To be done
a) In the plant-identification thread, what species name does Dartfrogfreak give the plant in the correction?
b) Copy word for word the passage of the plant-identification thread from "## Frogtofall (Feb" to "(Jun 22, 2005)".

Text provided
● ● ● ● ● ● ●

# What plant is this?



## varanoid (Jan 21, 2011)

I bought this plant a long time ago and just wanted to know what it is exactly? I suspect it is a philo of some sort. I've never used it in a viv before, but have used it in a quarantine setup and suspect it will do very well in a vivarium.


----------



## guppygal (Aug 23, 2007)

It appears to be a philodendron micans, or Velvet Leaf Vine. Very pretty!


----------



## epiphytes etc. (Nov 22, 2010)

Definitely micans, which is really a form of scandens.


----------



## Frogtofall (Feb 16, 2006)

...aaaand its a great viv plant. Introduce it as 3 node cuttings and watch it grow!


----------



## Dartfrogfreak (Jun 22, 2005)

Great viv plant! 

However I feel the need to make a correction on the name.
That is Philodendron hederaceum. This specifically is the juvenile form that is commonly referred to as Philodendron micans.



Todd


----------



## varanoid (Jan 21, 2011)

epiphytes etc. said:


> Definitely micans, which is really a form of scandens.


They are different species though? 



Frogtofall said:


> ...aaaand its a great viv plant. Introduce it as 3 node cuttings and watch it grow!




It looks like I could do way less than three node cuttings. It's sending arial roots down at every node. Even in dry southern california summer weather (I keep it wel watered). It looks like even 1 node cuttings would work.

● ● ● ● ● ● ●

Excerpted data
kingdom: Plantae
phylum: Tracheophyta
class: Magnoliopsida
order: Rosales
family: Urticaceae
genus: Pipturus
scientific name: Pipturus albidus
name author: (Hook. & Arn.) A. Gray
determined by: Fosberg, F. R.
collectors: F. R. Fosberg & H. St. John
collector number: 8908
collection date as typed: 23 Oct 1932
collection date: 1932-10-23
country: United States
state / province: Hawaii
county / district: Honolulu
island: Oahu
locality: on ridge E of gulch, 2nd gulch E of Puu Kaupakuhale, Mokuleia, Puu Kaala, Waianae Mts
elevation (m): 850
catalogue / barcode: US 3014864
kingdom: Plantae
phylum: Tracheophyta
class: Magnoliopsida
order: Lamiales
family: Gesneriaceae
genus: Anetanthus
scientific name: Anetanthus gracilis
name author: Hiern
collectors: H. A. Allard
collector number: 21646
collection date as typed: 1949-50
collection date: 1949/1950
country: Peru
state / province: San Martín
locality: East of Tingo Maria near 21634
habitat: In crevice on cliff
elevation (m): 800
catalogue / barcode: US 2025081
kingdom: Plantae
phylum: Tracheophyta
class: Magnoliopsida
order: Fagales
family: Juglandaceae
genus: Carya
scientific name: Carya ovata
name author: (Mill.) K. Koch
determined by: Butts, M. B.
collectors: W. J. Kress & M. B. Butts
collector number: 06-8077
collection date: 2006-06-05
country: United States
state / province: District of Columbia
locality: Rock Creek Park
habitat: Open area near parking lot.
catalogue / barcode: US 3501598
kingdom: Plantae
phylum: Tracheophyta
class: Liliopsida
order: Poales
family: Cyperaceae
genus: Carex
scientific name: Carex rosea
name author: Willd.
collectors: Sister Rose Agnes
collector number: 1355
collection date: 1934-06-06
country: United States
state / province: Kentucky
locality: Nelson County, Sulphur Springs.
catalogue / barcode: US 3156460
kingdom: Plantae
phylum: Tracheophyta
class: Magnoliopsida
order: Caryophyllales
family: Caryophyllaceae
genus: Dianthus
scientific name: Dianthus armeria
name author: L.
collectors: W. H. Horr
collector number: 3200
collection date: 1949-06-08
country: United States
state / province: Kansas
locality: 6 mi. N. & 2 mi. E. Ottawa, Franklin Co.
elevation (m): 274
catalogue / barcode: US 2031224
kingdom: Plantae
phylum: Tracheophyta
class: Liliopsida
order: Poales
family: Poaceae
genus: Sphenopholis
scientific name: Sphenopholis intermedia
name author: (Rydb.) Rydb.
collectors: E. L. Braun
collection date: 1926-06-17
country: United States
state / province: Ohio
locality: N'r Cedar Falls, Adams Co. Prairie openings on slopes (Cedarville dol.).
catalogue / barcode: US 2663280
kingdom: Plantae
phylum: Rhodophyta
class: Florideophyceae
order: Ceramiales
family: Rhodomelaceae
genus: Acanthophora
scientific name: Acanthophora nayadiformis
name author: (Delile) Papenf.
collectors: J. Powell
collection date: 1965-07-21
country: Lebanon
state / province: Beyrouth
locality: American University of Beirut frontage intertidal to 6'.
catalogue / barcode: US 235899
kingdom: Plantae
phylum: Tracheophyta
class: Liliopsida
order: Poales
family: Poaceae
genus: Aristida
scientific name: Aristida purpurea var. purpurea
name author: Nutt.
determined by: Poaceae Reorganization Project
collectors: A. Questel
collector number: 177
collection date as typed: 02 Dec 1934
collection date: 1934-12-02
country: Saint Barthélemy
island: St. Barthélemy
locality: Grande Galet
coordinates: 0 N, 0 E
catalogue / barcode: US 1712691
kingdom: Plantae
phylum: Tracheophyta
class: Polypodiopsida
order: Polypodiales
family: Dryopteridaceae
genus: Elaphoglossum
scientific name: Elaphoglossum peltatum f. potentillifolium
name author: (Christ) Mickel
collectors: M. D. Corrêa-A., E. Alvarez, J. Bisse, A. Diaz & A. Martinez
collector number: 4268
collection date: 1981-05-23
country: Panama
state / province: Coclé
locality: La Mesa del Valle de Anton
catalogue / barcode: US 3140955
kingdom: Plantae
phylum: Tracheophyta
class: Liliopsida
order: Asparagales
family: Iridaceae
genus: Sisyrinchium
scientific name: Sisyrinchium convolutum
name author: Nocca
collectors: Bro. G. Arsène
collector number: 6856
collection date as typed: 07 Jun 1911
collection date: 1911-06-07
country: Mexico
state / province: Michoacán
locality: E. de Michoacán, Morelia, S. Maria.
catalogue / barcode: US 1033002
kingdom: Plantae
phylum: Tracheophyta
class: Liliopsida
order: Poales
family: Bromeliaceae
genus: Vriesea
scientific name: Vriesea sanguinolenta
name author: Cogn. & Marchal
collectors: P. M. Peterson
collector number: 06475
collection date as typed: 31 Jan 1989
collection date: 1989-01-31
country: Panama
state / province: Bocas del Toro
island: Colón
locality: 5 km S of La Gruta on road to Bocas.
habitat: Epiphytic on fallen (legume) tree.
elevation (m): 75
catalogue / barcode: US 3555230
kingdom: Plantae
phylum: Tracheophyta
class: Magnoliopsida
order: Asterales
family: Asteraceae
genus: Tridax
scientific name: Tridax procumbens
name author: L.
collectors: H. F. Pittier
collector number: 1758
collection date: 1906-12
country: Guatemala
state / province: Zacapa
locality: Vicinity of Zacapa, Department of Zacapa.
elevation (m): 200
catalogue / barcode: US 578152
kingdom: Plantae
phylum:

● ● ● ● ● ● ●

Written responses
a) Philodendron hederaceum

b)
## Frogtofall (Feb 16, 2006)

...aaaand its a great viv plant. Introduce it as 3 node cuttings and watch it grow!


----------



## Dartfrogfreak (Jun 22, 2005)